It has been seven months since I bought my ClearVue Cyclone and I am finally getting started on its installation. The delay, as many already have heard, is because of damage to my right shoulder and subsequent rotator cuff surgery and rehab. i've made the bin full sensor (following Alan in Little Washingtons original concept), but implemented it differently than he did. Here is the schematic for it:



I've also made some 6" ports for my Table Saw and jointer, shown here are 'How to" and "Complete"

I've have also prepped the place I will install the unit (I need to pour a 42" square pad) and will build a frame to support the cyclone and keep it isolated from any of the house structure for sound attenuation. Here are two SketchUp drawings of the unit in its frame and on the pad:

My_ClearVue_Front.jpg


My_ClearVue_Left.jpg


If you are curious about the nice rendition of the ClearVue, I downloaded a complete version from the SketchUp 3D Warehouse and modified it (I removed the transition and filters and rotated the blower housing and intake chute to meet my configuration). In later version, I'll try to include the nearby house foundation walls (the cyclone is being installed in a 9' high crawl space below my shop), the bin full sensor and ducting.
 

Alan in Little Washington

Alan Schaffter
Corporate Member
It is about time!! Be careful, you don't want to re-injure your shoulder!. Call in the cavalry before you mount that sucker. Ya gonna make autogates? :wink_smil

9' crawl space?!?!?!?! I call that a basement- an unheard-of space out here in the east!
 

sapwood

New User
Roger
Dang, Rob. The schematic even has shadows :swoon:
You've waited seven months, so take your time and be wary of the shoulder.

Roger
 

gdoebs

New User
Geoff
I did the same 6" ports. They work great! I have picts of my install, I just need to find them and post 'em.

Good luck! And by all means get some help lifting the motor. I somehow did it by myself, climbing the ladder and placing the motor over my head and onto the bracket. I had to take it down and put it back up once. The second time I thought "how'd I do this the first time?" Then I got help.

▶ _Questions_:
A. Print the part of the ClearVue Cyclone forum thread from "Alan Schaffter" up to and including "of the shoulder.", word for word.
B. Proceed with the forum thread on installing the ClearVue Cyclone, writing on from its last sentence.

▶ _Listed records_:
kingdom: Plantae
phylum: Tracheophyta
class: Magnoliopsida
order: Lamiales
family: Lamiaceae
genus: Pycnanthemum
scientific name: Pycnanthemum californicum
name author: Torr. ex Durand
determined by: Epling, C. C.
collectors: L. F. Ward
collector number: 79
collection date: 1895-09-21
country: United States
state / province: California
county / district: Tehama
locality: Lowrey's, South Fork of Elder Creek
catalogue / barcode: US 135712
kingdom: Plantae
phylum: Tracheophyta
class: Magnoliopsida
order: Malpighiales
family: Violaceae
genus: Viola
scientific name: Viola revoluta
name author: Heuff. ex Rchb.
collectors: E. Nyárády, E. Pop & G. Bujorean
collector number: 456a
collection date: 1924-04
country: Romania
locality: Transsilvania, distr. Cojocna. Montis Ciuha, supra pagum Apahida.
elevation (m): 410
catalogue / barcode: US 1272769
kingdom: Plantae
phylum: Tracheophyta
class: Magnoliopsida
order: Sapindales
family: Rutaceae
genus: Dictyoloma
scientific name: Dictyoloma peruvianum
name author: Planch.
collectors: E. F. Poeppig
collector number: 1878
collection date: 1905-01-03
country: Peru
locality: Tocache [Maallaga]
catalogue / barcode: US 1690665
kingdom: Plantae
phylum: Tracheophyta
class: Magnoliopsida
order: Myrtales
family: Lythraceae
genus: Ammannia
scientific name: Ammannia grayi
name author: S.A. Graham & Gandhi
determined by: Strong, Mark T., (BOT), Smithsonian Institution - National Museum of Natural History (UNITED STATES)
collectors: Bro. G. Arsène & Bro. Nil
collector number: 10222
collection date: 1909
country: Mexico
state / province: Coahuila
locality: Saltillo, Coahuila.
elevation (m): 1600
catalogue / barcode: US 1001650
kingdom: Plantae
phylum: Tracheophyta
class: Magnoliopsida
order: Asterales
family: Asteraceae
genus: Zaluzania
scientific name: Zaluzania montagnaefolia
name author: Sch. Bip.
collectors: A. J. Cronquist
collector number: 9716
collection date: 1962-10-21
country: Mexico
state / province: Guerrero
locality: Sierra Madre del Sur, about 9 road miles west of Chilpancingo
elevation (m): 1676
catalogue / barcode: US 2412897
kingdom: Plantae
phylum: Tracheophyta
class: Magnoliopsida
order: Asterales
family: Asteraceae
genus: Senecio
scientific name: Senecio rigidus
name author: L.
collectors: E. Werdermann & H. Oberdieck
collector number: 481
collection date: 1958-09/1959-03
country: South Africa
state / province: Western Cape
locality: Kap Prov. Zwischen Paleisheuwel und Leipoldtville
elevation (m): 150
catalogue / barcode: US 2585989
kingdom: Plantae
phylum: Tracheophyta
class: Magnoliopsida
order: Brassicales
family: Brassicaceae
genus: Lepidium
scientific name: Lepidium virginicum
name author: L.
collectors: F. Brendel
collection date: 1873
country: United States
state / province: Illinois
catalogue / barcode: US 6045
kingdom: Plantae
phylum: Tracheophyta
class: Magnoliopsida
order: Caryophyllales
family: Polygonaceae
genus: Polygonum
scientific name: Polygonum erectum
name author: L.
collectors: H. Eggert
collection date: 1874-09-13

▶ _Set of answers_:
A.
Alan Schaffter
Corporate Member
It is about time!! Be careful, you don't want to re-injure your shoulder!. Call in the cavalry before you mount that sucker. Ya gonna make autogates? :wink_smil

9' crawl space?!?!?!?! I call that a basement- an unheard-of space out here in the east!
 

sapwood

New User
Roger
Dang, Rob. The schematic even has shadows :swoon:
You've waited seven months, so take your time and be wary of the shoulder.

B.
TracyP

Administrator , Forum Moderator
Tracy
Rob, looks like you should be teaching the Sketchup class:gar-La;. Be careful with that arm, it would be bad to hurt it again so soon.
 
M

McRabbet

I made some progress on the installation this week -- got the blower mounted on the cyclone and spend several hours digging out and leveling the sloped dirt floor in my crawl space. Then I put in a 2 x 4 form made of full ground contact PT SYP, got it leveled and mixed seven 80-pound bags of Quikrete and poured the slab today. Not what I call lots of fun for a rotund old fart like me! But the hard part of that is done. I've also made the wall bracket and will use it upside down to gain as much height as possible. Where I am putting the unit, the motor itself will sit in between the 2 x 10 floor joists with the top of the motor bracket about 8'-6" above the slab. I'll get pictures posted later this week.
 

Alan in Little Washington

Alan Schaffter
Corporate Member
So who hauled and mixed the "seven 80-pound bags of Quikrete"? Not the man who is recovering from rotator cuff surgery?!?!?!?!!?!?!?

To mount the whole mess, I suggest mount everything to the structure illustrated in your first post in the horizontal position, then tilt everything upright as a complete unit. You could even use a come-along to pull it up. That is much easier than installing the bracket on the wall or a frame, then trying to lift and install the motor/blower,cyclone to the bracket.

FYI, though I haven't been doing much in my shop, the few time when I have been working with my machines, my full autogate system with DC start has worked superbly!! Sometimes I just activate one so I can marvel over it. Also, I will likely have a few extra current sensor switches if you want to set up so some of your machines so they start your DC.
 
M

McRabbet

Hmmm, I might be interested in those sensor switches -- I wanted to take a look at them at the picnic, but I got so wrapped up in chatting with everybody, I never got around to getting together with you about them. I have another auto gate configuration that I may consider -- it uses solenoids -- that appears in the latest issue of Woodwork.

I am planning to mount my unit on the back frame and raise it with a come-along as you suggest and then add the other frame components once it is in the air (I don't have enough free space between the slab and the overhead joists to raise the full frame as it would need another 10" in height to rotate through a diagonal). The motor will fit between the 2 x 12 floor joints perfectly and still have plenty of cooling space. I checked the pad today and it is ready for the next steps - I hope I'll be cutting framing lumber tomorrow.

And yep, I hauled 8 bags down from my garage by wheelbarrow (a full 2 story drop from my garage level) and back up 6-7 feet from the low entrance (nearly 12 feet below my basement) to the opposide of the crawl space, mixed it with a hoe and troweled it all out in about 3 hours). Shoulder was fine, but my backside was just above my ankles when I had to bring 1-1/2 bags back up the hill when done! A cool frosty one never tasted so good!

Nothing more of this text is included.